Source: Dennis Gilbert
Practice unveils changes to bring Oxford University college’s library into 21st century
Wright & Wright architects has unveiled the practice’s transformation of the library at Oxford University’s Magdalen College.
The £10.5 million project has seen the Grade II-listed library gain additional meeting areas, storage and staff facilities as well as space for over 3,200 linear metres of books.
Designed as a single hall school by JC Buckler in 1851, the building was converted into a library in 1930 by Giles Gilbert Scott. Before the current redesign, it provided just 48 reading places for a student population of 600, and was considered no longer fit for purpose.
The new library can accommodate up to 120 readers in various study settings in an intervention described by Wright & Wright as “both contemporary and respectful of the historic architecture”.

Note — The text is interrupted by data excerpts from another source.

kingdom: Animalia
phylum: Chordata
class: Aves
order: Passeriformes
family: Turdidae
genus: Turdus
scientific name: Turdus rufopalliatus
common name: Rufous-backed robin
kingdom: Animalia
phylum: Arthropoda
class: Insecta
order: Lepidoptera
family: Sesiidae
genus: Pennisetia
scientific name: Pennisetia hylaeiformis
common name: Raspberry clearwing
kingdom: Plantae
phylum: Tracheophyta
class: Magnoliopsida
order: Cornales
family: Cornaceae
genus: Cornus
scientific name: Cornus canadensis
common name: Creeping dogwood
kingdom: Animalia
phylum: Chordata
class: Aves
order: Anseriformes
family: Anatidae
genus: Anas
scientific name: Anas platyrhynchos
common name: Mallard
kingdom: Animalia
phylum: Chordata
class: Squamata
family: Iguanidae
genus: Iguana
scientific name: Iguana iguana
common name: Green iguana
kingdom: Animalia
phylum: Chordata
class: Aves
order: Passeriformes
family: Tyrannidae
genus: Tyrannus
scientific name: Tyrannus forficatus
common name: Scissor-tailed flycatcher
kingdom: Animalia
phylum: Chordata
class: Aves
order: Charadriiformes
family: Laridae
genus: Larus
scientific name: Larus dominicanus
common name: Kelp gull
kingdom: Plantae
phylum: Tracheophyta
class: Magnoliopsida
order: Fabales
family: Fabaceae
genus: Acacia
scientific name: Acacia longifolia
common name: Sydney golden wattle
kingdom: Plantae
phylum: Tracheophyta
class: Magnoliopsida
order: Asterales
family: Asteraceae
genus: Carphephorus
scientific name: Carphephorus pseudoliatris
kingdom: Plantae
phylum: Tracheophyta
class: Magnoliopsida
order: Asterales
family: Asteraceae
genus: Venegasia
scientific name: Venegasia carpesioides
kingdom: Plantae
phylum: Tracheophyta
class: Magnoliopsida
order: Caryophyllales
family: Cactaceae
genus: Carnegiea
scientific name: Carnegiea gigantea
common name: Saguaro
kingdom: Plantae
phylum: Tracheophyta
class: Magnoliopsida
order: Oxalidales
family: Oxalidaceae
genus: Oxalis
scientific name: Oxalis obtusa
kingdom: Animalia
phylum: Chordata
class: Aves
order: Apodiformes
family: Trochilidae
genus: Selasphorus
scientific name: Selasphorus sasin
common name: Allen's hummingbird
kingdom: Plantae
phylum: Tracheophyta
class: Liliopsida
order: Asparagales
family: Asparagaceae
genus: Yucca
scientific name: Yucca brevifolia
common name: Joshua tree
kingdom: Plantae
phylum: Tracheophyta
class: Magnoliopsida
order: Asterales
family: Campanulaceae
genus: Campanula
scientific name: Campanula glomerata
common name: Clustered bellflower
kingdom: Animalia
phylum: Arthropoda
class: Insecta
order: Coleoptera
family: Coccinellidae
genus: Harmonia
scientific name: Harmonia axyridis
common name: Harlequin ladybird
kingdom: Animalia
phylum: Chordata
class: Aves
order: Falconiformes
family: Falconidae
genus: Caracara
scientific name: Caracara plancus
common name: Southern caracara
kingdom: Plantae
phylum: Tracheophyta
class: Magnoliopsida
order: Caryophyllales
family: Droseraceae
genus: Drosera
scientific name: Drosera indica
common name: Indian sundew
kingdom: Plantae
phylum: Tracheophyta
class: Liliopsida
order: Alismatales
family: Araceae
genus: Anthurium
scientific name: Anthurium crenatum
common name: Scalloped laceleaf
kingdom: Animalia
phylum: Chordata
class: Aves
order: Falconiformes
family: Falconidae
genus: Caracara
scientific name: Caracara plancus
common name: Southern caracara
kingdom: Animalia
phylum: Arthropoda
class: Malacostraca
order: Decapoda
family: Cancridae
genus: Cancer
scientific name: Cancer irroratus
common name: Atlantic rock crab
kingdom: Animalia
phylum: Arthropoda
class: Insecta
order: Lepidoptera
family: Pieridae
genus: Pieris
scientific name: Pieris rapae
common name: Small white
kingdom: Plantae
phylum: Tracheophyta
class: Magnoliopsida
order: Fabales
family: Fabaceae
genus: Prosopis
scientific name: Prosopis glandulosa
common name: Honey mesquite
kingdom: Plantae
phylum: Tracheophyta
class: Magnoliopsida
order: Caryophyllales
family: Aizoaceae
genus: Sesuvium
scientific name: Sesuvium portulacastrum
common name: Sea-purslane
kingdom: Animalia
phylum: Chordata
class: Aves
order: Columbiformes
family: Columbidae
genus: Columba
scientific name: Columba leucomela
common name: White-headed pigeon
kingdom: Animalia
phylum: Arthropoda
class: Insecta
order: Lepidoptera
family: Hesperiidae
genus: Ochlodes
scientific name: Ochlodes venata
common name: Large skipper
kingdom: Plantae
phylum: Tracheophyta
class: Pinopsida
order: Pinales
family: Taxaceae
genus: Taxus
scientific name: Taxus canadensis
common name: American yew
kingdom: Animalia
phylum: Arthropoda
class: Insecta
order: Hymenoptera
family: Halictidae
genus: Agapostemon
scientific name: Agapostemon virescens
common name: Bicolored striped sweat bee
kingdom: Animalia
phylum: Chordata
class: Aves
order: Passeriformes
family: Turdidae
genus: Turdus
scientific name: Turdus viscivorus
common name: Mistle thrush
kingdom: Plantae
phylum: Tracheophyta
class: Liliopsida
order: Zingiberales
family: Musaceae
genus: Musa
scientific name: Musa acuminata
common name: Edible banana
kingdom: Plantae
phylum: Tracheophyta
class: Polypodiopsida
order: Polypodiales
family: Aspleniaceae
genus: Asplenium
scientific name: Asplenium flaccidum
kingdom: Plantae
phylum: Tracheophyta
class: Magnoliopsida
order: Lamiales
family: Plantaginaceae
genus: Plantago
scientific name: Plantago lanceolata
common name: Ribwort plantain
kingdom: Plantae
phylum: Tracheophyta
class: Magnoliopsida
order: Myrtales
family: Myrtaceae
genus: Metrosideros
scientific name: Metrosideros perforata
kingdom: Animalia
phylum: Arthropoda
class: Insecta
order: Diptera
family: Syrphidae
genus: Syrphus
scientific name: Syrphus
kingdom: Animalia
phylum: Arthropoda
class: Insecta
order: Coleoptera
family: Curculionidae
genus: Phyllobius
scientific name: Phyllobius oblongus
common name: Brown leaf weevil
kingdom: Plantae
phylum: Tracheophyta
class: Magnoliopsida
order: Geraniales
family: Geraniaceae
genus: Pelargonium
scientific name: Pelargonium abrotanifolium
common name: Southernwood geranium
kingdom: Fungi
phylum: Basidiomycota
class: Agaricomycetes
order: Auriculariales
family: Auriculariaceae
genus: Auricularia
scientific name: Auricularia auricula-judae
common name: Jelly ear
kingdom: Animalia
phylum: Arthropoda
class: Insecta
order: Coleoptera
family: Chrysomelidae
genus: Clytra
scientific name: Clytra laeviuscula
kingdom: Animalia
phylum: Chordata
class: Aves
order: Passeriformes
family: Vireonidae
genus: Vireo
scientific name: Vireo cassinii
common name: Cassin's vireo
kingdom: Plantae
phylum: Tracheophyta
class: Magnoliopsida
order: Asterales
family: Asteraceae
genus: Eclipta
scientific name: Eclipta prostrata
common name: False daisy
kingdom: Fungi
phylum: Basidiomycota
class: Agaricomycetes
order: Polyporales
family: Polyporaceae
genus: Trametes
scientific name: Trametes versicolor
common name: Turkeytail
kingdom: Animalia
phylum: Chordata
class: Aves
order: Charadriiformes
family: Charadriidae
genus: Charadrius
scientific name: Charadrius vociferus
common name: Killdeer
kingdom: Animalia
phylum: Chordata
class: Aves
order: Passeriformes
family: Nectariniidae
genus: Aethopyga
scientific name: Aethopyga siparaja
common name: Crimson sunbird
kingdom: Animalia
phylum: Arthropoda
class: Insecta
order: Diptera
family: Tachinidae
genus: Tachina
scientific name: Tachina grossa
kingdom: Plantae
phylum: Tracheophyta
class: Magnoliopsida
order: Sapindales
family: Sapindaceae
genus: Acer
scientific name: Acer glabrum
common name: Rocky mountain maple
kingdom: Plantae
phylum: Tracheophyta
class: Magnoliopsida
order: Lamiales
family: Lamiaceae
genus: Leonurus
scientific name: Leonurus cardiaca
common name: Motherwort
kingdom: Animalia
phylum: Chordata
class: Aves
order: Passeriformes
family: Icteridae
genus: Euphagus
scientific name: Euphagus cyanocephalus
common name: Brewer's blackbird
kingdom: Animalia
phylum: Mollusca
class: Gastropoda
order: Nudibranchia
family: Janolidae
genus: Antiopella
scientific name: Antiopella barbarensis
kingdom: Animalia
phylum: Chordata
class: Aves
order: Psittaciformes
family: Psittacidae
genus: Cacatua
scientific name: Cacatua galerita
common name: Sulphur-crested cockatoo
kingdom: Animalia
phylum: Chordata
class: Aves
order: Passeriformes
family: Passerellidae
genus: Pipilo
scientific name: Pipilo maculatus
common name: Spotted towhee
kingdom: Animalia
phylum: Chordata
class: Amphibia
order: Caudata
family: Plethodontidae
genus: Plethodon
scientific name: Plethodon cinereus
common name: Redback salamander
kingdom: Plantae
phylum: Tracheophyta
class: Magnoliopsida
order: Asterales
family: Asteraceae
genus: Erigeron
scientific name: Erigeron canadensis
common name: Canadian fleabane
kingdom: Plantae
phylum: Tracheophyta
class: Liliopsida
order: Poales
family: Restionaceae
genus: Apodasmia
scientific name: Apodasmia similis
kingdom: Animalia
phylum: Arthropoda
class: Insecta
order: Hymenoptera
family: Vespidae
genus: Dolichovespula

The new design replaces floor levels introduced by Giles Gilbert Scott to once again reveal the full height and expansive space of the existing Library hall and its windows. Within this cathedral-like space, the architects have added an oak-clad, steel-framed intervention conceived as a giant piece of freestanding furniture.
Architect Clare Wright, says: “The reworking of Magdalen College Library and the quadrangle in which it sits was a delightfully challenging exercise which Sandy Wright, Stephen Smith and I relished working on together.
“We feel deeply privileged to have worked for such a fantastic client body. They were immensely receptive to architectural ideas as well as those for resolving practical difficulties and encouraged us to strive for the very best.”